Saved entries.
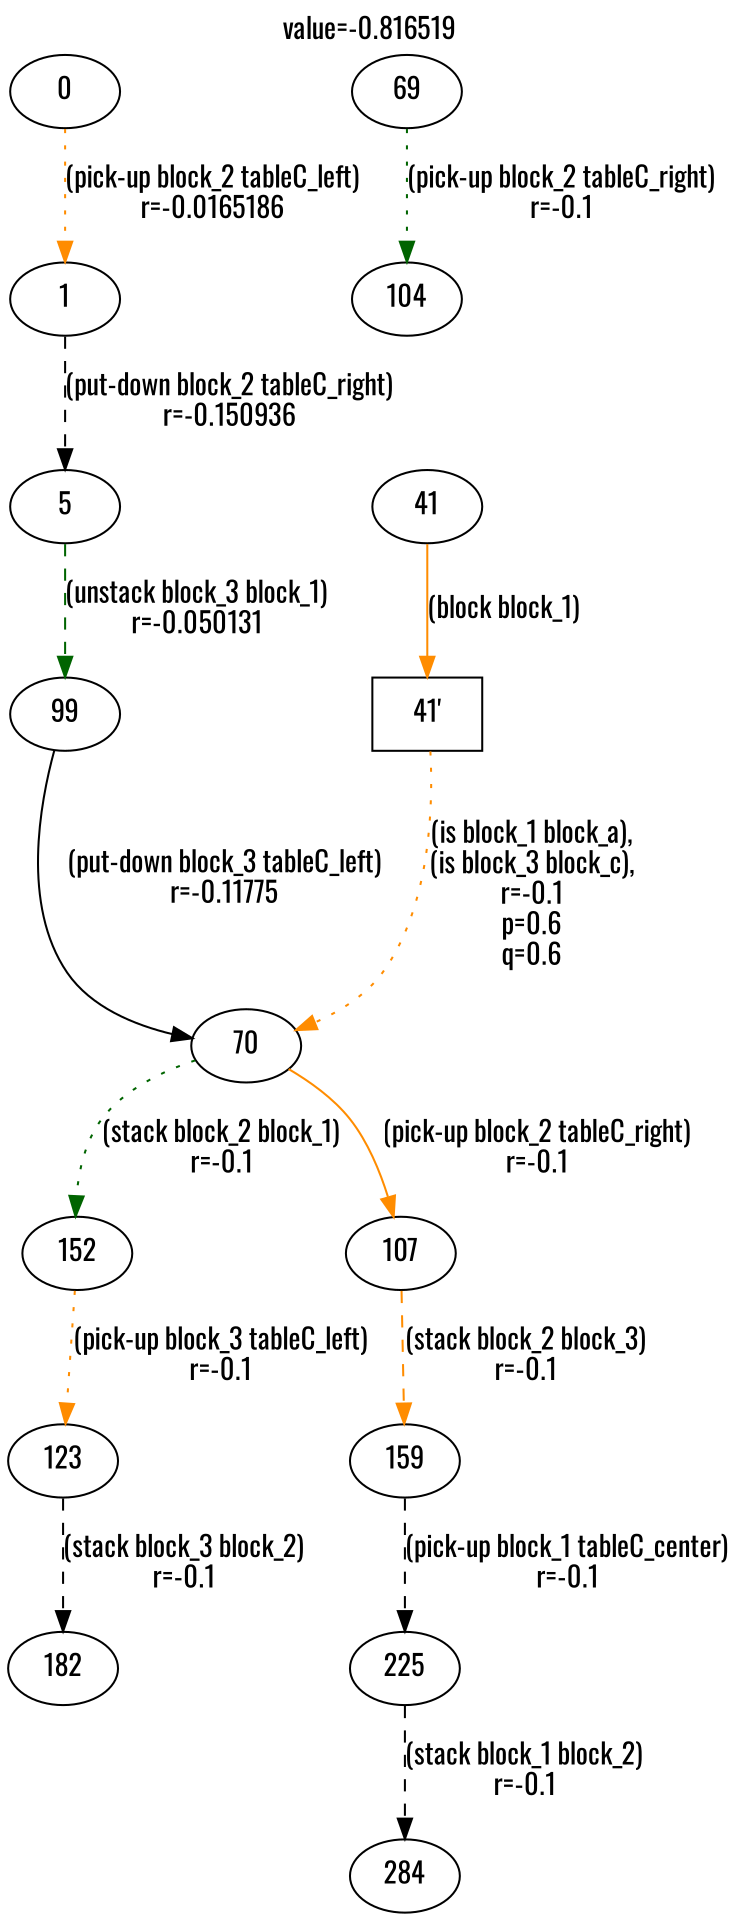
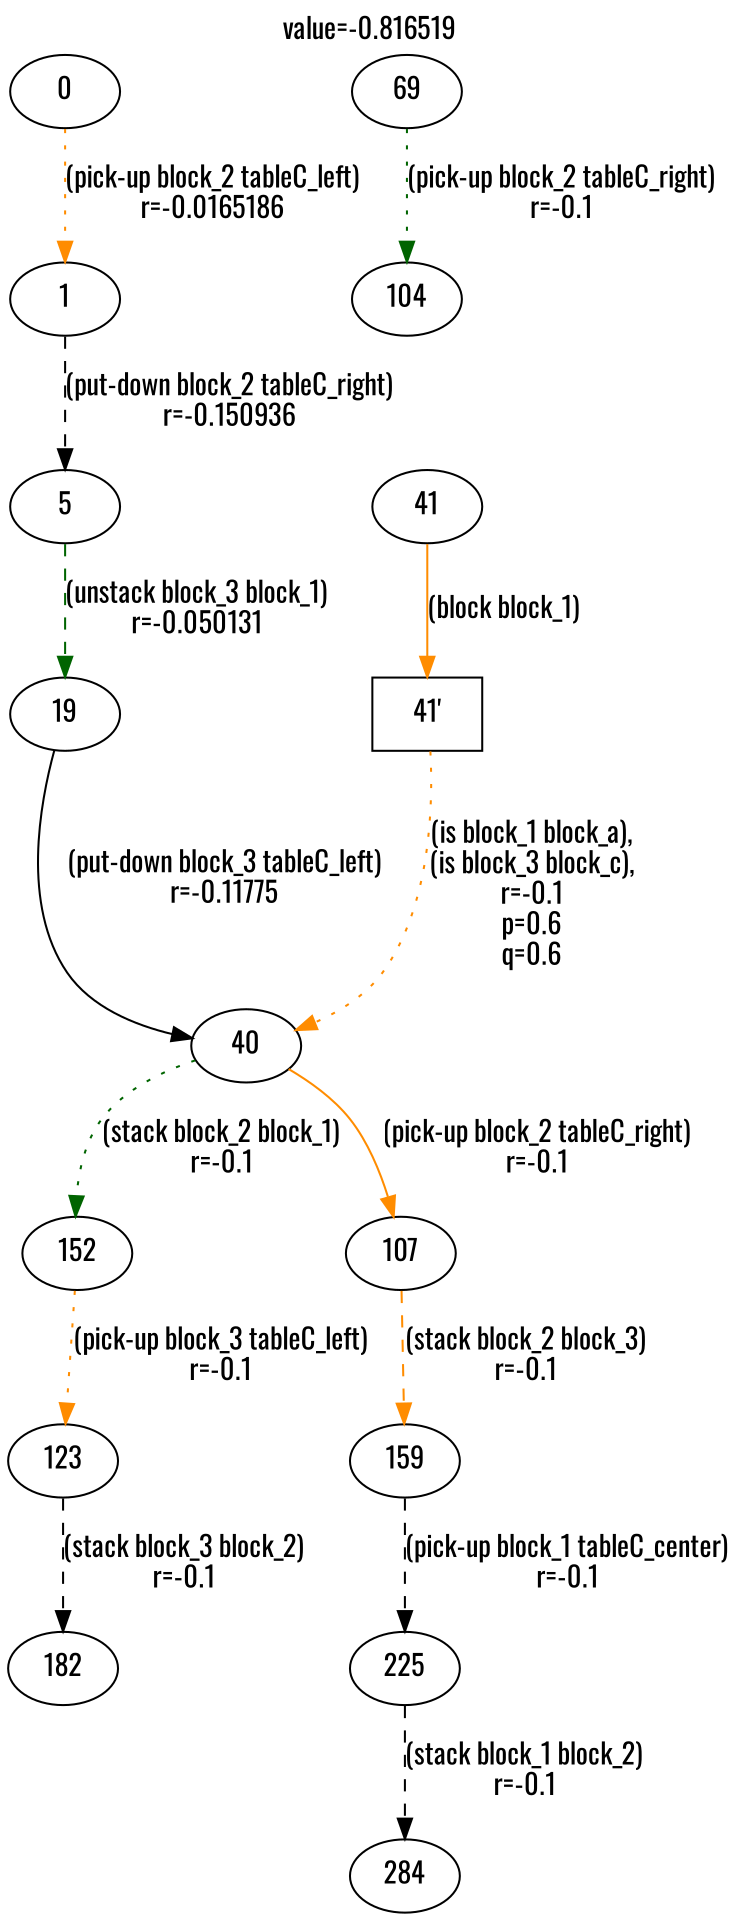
  digraph {
    fontname=Oswald
    label="value=-0.816519"
    labelloc=top
    node [fontname=Oswald]
    edge [color=darkorange fontname=Oswald style=dashed]
    0
    1
    5
-   19 [label=99]
-   70
+   19
+   70 [label=40]
    "41'" [shape=box]
    41
    69
    104
    152
    107
    123
    182
    159
    225
    284
    0 -> 1 [label="(pick-up block_2 tableC_left)\nr=-0.0165186" style=dotted]
    1 -> 5 [color=black label="(put-down block_2 tableC_right)\nr=-0.150936"]
    5 -> 19 [color=darkgreen label="(unstack block_3 block_1)\nr=-0.050131"]
    19 -> 70 [color=black label="(put-down block_3 tableC_left)\nr=-0.11775" style=solid]
    70 -> 152 [color=darkgreen label="(stack block_2 block_1)\nr=-0.1" style=dotted]
    70 -> 107 [label="(pick-up block_2 tableC_right)\nr=-0.1" style=solid]
    "41'" -> 70 [label="\n(is block_1 block_a),\n(is block_3 block_c),\nr=-0.1\np=0.6\nq=0.6" style=dotted]
    41 -> "41'" [label="(block block_1)" style=solid]
    69 -> 104 [color=darkgreen label="(pick-up block_2 tableC_right)\nr=-0.1" style=dotted]
    152 -> 123 [label="(pick-up block_3 tableC_left)\nr=-0.1" style=dotted]
    107 -> 159 [label="(stack block_2 block_3)\nr=-0.1"]
    123 -> 182 [color=black label="(stack block_3 block_2)\nr=-0.1"]
    159 -> 225 [color=black label="(pick-up block_1 tableC_center)\nr=-0.1"]
    225 -> 284 [color=black label="(stack block_1 block_2)\nr=-0.1"]
  }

DIRECTIONS FOR THIS TASK. Write out every line of the data above word for word, leaving out the pictures.

EXPECTED ANSWER.
  digraph {
    fontname=Oswald
    label="value=-0.816519"
    labelloc=top
    node [fontname=Oswald]
    edge [color=darkorange fontname=Oswald style=dashed]
    0
    1
    5
-   19 [label=99]
-   70
+   19
+   70 [label=40]
    "41'" [shape=box]
    41
    69
    104
    152
    107
    123
    182
    159
    225
    284
    0 -> 1 [label="(pick-up block_2 tableC_left)\nr=-0.0165186" style=dotted]
    1 -> 5 [color=black label="(put-down block_2 tableC_right)\nr=-0.150936"]
    5 -> 19 [color=darkgreen label="(unstack block_3 block_1)\nr=-0.050131"]
    19 -> 70 [color=black label="(put-down block_3 tableC_left)\nr=-0.11775" style=solid]
    70 -> 152 [color=darkgreen label="(stack block_2 block_1)\nr=-0.1" style=dotted]
    70 -> 107 [label="(pick-up block_2 tableC_right)\nr=-0.1" style=solid]
    "41'" -> 70 [label="\n(is block_1 block_a),\n(is block_3 block_c),\nr=-0.1\np=0.6\nq=0.6" style=dotted]
    41 -> "41'" [label="(block block_1)" style=solid]
    69 -> 104 [color=darkgreen label="(pick-up block_2 tableC_right)\nr=-0.1" style=dotted]
    152 -> 123 [label="(pick-up block_3 tableC_left)\nr=-0.1" style=dotted]
    107 -> 159 [label="(stack block_2 block_3)\nr=-0.1"]
    123 -> 182 [color=black label="(stack block_3 block_2)\nr=-0.1"]
    159 -> 225 [color=black label="(pick-up block_1 tableC_center)\nr=-0.1"]
    225 -> 284 [color=black label="(stack block_1 block_2)\nr=-0.1"]
  }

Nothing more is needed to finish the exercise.